Kürt edebiyatının önemli isimlerinden Cegerxwîn, ölümünün 40’ıncı yılında düzenlenen etkinlikle anıldı.
Mardin Büyükşehir Belediyesi Kültür ve Sosyal İşler Dairesi Başkanlığı, Şair ve Yazar Cegerxwîn’in 40’ıncı ölüm yıldönümü dolayısıyla Sanat Akademisi’nde anma etkinliği düzenledi. Anmaya, Mardin Büyükşehir Belediyesi Genel Sekreter Yardımcısı Mustafa Yıldız, daire başkanları, kentteki edebiyatçılar ve çok sayıda yurttaş katıldı.
Program Cegerxwîn’in yaşamından kesitlerin sunulduğu bir sinevizyon gösterimiyle başladı. Ardından moderatörlüğünü Rêdûr Dîjle’nin yaptığı “Cegerxwîn Şiirinin Kürt Müziğine Katkısı ve Cegerxwîn, Şiir Babam; Şiirin Gücü ve Şair Nasıl Her Evden Biri Olur?” başlıklı söyleşiye Yazar Dilawer Zeraq ve Yazar Mizgîn Ronak konuşmacı olarak katıldı.

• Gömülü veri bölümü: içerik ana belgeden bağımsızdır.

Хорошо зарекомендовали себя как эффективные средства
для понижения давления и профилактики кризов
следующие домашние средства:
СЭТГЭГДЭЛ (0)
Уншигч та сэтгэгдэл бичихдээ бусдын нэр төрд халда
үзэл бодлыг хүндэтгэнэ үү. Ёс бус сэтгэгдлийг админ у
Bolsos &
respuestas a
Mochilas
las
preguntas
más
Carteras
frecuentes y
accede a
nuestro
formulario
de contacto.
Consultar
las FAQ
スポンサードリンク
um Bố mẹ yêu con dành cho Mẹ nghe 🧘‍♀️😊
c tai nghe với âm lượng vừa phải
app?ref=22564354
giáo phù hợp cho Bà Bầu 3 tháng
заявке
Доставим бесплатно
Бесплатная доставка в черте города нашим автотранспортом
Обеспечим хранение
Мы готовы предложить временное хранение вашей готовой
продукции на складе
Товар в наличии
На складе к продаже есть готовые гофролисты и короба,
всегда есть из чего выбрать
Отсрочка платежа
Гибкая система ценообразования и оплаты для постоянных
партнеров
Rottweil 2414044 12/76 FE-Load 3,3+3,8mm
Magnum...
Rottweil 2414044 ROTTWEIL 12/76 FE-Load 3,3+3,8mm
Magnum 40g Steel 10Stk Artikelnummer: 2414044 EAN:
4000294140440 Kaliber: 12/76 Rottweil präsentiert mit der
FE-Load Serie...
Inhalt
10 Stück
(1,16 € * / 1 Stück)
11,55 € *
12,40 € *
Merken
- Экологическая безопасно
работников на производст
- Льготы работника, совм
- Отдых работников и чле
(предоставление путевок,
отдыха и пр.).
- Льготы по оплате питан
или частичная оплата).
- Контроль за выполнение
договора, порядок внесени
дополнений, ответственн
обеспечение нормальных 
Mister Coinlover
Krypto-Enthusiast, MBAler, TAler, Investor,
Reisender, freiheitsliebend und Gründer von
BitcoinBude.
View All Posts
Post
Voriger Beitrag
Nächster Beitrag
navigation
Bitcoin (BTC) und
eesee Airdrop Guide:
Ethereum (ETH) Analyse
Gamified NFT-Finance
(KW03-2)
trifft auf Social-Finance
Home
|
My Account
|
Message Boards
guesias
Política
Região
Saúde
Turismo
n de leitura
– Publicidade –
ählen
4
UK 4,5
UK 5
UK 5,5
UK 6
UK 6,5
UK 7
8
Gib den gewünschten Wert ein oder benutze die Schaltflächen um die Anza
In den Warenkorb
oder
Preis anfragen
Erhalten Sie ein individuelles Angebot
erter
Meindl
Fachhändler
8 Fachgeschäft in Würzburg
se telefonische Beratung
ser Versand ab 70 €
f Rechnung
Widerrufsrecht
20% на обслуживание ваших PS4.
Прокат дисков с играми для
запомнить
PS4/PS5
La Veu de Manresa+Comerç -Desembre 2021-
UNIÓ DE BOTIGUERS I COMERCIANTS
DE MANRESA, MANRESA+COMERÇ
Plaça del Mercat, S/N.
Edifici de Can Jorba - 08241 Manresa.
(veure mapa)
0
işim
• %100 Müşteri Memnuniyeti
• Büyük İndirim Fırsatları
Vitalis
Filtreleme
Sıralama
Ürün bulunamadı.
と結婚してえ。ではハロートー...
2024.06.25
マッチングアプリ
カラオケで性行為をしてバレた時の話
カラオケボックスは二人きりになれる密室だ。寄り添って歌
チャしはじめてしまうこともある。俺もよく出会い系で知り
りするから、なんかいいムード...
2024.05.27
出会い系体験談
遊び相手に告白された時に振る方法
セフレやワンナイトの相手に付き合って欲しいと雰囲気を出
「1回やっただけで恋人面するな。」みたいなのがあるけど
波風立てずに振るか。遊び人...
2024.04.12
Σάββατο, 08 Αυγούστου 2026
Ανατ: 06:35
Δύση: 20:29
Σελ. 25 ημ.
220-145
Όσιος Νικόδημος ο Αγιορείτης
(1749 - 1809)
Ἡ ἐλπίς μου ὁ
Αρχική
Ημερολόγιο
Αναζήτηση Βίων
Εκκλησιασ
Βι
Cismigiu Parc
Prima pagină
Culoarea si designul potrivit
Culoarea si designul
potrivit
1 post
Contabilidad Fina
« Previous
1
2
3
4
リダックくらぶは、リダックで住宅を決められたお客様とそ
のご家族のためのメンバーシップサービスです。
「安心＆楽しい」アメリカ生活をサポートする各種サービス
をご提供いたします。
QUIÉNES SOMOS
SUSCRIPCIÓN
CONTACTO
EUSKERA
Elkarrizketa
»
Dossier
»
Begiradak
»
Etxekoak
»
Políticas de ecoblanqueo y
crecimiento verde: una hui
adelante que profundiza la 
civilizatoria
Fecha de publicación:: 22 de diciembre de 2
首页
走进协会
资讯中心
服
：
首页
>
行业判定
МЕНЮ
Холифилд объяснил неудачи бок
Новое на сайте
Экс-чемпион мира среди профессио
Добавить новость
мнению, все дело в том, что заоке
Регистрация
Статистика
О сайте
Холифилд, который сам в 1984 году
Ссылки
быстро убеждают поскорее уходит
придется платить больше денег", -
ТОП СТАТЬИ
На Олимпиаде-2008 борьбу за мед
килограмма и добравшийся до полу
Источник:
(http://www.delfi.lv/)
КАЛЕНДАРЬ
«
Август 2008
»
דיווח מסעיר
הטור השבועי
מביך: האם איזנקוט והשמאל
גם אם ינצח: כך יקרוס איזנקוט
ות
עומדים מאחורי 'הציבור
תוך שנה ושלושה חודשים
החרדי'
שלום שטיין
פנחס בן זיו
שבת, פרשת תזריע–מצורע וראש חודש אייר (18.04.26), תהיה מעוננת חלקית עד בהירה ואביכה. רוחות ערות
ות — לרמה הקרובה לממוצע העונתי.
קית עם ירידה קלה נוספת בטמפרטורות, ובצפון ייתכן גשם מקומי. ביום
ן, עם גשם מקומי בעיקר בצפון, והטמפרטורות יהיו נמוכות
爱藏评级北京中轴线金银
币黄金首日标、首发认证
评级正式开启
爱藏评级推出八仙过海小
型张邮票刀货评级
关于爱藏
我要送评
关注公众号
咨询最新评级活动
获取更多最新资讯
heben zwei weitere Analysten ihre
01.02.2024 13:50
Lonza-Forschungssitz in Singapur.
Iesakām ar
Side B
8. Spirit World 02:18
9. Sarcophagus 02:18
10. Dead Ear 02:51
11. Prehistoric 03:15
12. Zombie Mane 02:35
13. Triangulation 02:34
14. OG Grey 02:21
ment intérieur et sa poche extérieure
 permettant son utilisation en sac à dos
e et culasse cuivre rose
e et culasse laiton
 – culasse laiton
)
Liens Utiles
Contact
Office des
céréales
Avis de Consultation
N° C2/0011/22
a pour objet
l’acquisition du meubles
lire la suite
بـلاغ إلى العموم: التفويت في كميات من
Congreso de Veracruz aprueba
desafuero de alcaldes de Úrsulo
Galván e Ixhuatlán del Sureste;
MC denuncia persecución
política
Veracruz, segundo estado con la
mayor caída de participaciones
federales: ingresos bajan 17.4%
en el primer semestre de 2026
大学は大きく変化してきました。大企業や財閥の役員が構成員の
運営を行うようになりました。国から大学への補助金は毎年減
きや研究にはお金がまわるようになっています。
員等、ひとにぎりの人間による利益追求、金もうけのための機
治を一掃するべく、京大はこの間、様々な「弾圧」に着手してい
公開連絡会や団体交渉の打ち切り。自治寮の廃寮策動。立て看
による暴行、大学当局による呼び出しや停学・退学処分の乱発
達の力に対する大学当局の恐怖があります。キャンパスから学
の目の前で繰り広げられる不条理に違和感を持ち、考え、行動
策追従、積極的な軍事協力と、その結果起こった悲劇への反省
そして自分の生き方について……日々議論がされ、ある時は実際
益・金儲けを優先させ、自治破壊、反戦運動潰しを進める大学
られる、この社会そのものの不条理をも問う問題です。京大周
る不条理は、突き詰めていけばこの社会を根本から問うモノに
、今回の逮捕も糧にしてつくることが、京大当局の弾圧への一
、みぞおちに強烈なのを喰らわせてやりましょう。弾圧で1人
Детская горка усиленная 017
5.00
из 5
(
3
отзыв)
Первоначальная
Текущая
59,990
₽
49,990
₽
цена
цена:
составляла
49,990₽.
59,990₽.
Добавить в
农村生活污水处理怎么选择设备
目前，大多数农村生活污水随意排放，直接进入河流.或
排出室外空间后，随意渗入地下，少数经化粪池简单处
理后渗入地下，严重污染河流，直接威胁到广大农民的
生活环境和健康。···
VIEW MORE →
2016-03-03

Cegerxwîn Şiir Okurları Yarattı
Cegerxwîn isminin üzerinden duran Mizgîn Ronak, “Cegerxwîn kimdir? Sorusunu kendimize sormamız gerekiyor. Bu soruya yanıt verdiğimiz zaman, bir şairin kendisine neden bu ismi verdiğini anlayacağız. Şiirlerine bakıldığı zaman efsaneleştiğini ve bir ülkeye dönüştüğünü görülüyor. Bu ismi kendisine vererek büyük bir direnişte sergilemiş oluyor” dedi.
Cegerxwîn’in şiirleri yoluyla her eve girdiğine dikkat çeken Ronak, “Cegerxwîn şiirleriyle şiir okurları yaratmış. Kürtçe kitaplarının yasaklı olmasından dolayı medreselerde eğitim gören seydalar kitaplarını ezberliyor. Okuma bilmeyen çobanlar bile divanlarını ezberleyip okuyor. Cegerxwîn kadınlar, gençler ve çocuklarla ağlayıp güldü. O nedenle Cegerxwîn neyimiz oluyor, onu nasıl yaşatacağız ve ne kadar temsil edebiliriz sorularına yanıt bulmamız gerekiyor” diye konuştu.
Kürt müziği ile Kürt edebiyatı arasındaki ilişkinin yapısal olduğunu belirten Zeraq, bu ilişkinin Kürt dilinin kendi içinde kendi müziğini yaratmasına olanak sağladığını belirtti.
-Cegerxwîn Şiirleriyle Direniş Estetiği İnşa Ediyor
“Cegerxwîn, şiirlerinde Kürt toplumuna ait ritmi yakalayan bir şairdir” diyen Zeraq, “Kırk yıl sonra Cegerxwîn’in yarattığı etkiden bahsediyoruz ve bu etkinin sürmesini istiyoruz. Cegerxwîn şiirleriyle bir direniş estetiği inşa ediyor ve “Kî ne Em’i yazıyor. Bunda da başarılı oluyor. Varlığımızı o günden itibaren inşa ediyor. Şivan Perwer bu şiirin müziğini yapıyor. Cegerxwîn, ideoloji ile düşüncesini, halkın acılarına iner ve onları nakış nakış işler” dedi.
Dengbêjliğin müzikten çok edebiyat olduğunu vurgulayan Zeraq, “Dengbêjlik müzik gibi görünüyor, ancak daha çok edebiyattır. Kürtçenin yapısal ve fonetiğinden doyalı dengbêjlik müzik gibi geliyor. Söylendiğinde rahatsızlık yaratmıyor ve dil içinde kendini buluyor” ifadelerini kullandı.
Anma töreni Cegerxwîn’in şiirlerinin okunması ve Hivron’un konseriyle sona erdi.